# Anybody trade WorldMark into Whistler with II or RCI?



## Tokapeba (Dec 28, 2007)

I’m trying to trade into Whistler and am wondering if anybody has had any luck. I put in a request with II in May for 12/20/2008-1/20/2009 and received a reservation for 2/8/2009. It wasn’t the time I wanted, they were only off by 3 weeks. Can WorldMark trade into Whistler for this period? Should I switch from II to RCI?

Andy.


----------



## PerryM (Dec 29, 2007)

Tokapeba said:


> I’m trying to trade into Whistler and am wondering if anybody has had any luck. I put in a request with II in May for 12/20/2008-1/20/2009 and received a reservation for 2/8/2009. It wasn’t the time I wanted, they were only off by 3 weeks. Can WorldMark trade into Whistler for this period? Should I switch from II to RCI?
> 
> Andy.



WM has 2 resorts in Whistler and they are all booked up for weeks 51 & 52.  Week 1, 2, and 3 are wide open.

Exchanging into Whistler at week 51 & 52 are harder than Maui.  I doubt that anyone has a sure way of getting to Whistler in an exchange then.

Good luck,

P.S.
A 1BR Cascade Lodge costs 8,000 WM credits for 1 week at that time of the year.  Buy Resale at 65 cents a credit or $5,200 + $150 closing fee.  Do it tomorrow and you will be an owner in 2 weeks and snag a week 1,2 or 3.  Go on the wait list for weeks 51 & 52 and you still might get there.


----------



## Bill4728 (Dec 30, 2007)

WM has 2 resorts in the Whistler valley. One the cascades lodge is in the Whistler village. This resort makes everything in Whistler a short walk away. 
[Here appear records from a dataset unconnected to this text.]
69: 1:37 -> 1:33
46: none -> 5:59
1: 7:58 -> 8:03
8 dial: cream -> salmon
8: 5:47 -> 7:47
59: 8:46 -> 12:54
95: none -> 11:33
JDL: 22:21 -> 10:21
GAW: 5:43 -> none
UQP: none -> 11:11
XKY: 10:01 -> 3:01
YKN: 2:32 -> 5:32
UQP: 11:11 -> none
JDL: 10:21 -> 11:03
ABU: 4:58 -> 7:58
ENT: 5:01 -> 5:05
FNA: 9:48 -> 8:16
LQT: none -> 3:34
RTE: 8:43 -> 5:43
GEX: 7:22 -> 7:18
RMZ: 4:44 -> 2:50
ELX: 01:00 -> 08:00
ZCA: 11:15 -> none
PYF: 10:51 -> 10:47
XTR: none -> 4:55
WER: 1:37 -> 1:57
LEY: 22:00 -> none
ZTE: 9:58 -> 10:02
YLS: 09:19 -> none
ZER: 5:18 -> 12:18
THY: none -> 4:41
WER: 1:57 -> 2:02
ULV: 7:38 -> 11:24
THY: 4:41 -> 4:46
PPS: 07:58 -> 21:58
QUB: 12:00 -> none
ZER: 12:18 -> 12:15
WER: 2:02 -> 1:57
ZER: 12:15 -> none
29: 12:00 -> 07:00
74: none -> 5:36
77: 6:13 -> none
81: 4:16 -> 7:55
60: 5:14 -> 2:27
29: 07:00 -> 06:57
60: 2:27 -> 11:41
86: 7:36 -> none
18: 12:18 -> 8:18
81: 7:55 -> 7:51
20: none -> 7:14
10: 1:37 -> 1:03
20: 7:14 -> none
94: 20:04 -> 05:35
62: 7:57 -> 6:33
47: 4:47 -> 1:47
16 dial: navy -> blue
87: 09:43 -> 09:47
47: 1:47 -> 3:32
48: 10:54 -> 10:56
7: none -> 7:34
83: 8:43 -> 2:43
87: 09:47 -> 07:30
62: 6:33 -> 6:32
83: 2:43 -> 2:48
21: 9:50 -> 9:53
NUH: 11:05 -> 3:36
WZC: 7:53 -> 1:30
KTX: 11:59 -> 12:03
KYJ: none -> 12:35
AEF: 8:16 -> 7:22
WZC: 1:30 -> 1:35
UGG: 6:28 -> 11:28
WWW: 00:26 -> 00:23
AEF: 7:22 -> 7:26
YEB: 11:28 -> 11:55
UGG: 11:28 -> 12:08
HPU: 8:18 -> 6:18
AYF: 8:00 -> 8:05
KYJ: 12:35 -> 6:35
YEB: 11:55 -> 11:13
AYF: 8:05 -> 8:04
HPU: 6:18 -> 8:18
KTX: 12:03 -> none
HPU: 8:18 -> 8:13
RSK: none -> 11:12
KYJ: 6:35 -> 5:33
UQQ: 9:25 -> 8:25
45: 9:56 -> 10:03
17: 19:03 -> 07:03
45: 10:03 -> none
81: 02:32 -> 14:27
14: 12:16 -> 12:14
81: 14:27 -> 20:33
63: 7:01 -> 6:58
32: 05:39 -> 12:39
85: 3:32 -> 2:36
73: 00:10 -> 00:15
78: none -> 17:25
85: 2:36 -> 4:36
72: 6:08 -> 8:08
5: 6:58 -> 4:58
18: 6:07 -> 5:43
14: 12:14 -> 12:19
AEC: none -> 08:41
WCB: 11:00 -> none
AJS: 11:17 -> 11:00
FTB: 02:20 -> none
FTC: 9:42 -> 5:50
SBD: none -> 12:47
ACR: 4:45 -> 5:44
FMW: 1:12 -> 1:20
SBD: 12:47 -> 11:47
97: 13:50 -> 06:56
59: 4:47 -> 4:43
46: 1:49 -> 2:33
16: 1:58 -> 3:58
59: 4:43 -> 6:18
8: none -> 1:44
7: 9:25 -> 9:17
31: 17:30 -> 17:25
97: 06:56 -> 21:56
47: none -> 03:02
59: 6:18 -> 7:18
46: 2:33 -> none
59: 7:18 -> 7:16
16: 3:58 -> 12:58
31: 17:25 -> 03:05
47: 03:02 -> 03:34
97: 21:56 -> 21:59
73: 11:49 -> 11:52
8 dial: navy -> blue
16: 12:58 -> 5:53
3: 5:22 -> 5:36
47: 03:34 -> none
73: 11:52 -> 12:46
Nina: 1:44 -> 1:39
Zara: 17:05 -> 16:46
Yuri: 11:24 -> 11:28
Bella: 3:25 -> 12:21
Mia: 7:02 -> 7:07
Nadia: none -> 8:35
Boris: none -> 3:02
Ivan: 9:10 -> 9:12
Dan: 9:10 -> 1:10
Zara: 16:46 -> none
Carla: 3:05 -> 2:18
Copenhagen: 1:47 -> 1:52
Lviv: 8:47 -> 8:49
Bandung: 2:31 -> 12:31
The other resort is near "Creekside" which is several miles from the village. The Creekside area is getting developed and skiing from there is available. But it isn't like being in the village.


----------



## LLW (Dec 30, 2007)

Tokapeba said:


> I’m trying to trade into Whistler and am wondering if anybody has had any luck. I put in a request with II in May for 12/20/2008-1/20/2009 and received a reservation for 2/8/2009. It wasn’t the time I wanted, they were only off by 3 weeks. Can WorldMark trade into Whistler for this period? Should I switch from II to RCI?
> 
> Andy.



Since you are already a Worldmark owner, I wondered why you didn't book the dates you want in the WM system? That's the surest way to get specific dates especially weeks 51 and 52. You might have had to put in throwaway days to get weeks 51 and 52, but as Perry said, the first weeks of January are still open. (If you don't know what throwaway days are, search for it on the www.wmowners.com forum.)

If you want more high-end resorts than WM, you can book WM as a back-up and keep your on-going search at II going. You may cancel your WM reservation up to 30 days before check-in.

If you want weeks 51 and 52, put in a waitlist request at WM. Cast a wide net - you may put in 8 requests with wide-open dates and unit types - and it is highly likely that you will get your wish. Good luck!


----------



## ladycody (Dec 30, 2007)

LLW said:


> *If you want more high-end resorts than WM, you can book WM as a back-up and keep your on-going search at II going. You may cancel your WM reservation up to 30 days before check-in.*



As LLW said...this is a great option...and I'm surprised you didnt book something using your WM.  This is very do-able when trying to trade "up" to higher end properties.  You dont need to have the credits sitting available in your account in order to do a search or to request&confirm an exchange as long as you have viable credits _some_where in a reservation that can be cancelled in the event that you confirm an exchange (it usually takes the exchange companies a day or two to take the credits from your account so as long as you can cancel a res and _get_ credits into your account...you'll be all set).


You can also pull some great deals in the flexchange period since that opens at 59 days out and you can cancel WM 30 days prior to check-in.  It gives you almost a month to search for 4000 credit exchange deals...but you still have a guaranteed reservation to fall back on in the event that nothing turns up (this works _exceptionally_ well in areas like Mexico, Florida, Branson, and other timeshare loaded areas).  



> I put in a request with II in May for 12/20/2008-1/20/2009 and received a reservation for 2/8/2009. It wasn’t the time I wanted, they were only off by 3 weeks.



_Both_ Worldmark resorts are wide open in Jan (except New Years)...so you could certainly get the specific week you wanted right now...everything from 1br at Cascade Lodge to 1,2&3 bedrooms at sundance.  You could keep your search open with II if you'd like to try and get another resort instead of WM?

Good luck with your plans.


----------



## Tokapeba (Dec 30, 2007)

ladycody said:


> As LLW said...this is a great option...and I'm surprised you didnt book something using your WM.  This is very do-able when trying to trade "up" to higher end properties.  You dont need to have the credits sitting available in your account in order to do a search or to request&confirm an exchange as long as you have viable credits _some_where in a reservation that can be cancelled in the event that you confirm an exchange (it usually takes the exchange companies a day or two to take the credits from your account so as long as you can cancel a res and _get_ credits into your account...you'll be all set).
> 
> 
> You can also pull some great deals in the flexchange period since that opens at 59 days out and you can cancel WM 30 days prior to check-in.  It gives you almost a month to search for 4000 credit exchange deals...but you still have a guaranteed reservation to fall back on in the event that nothing turns up (this works _exceptionally_ well in areas like Mexico, Florida, Branson, and other timeshare loaded areas).
> ...



Wow thats why I like TUG. I made my reservation today for Sundance and will keep my ongoing searches and if nothing else pops up I'm still going to Whistler.


----------



## ladycody (Dec 31, 2007)

Congrats!!!  You may want to check and be sure that your check-in day correspondes with the check-in days available for the resorts you're interested in snagging with II. (learned that one the hard way...LOL) 

Also make sure that you booked with viable credits (meaning not going to expire between now and then.  You can work with a VC to put the expired ones into a different reservation if they are old...but it's good to know what you've booked it with.  Hope that made sense.


----------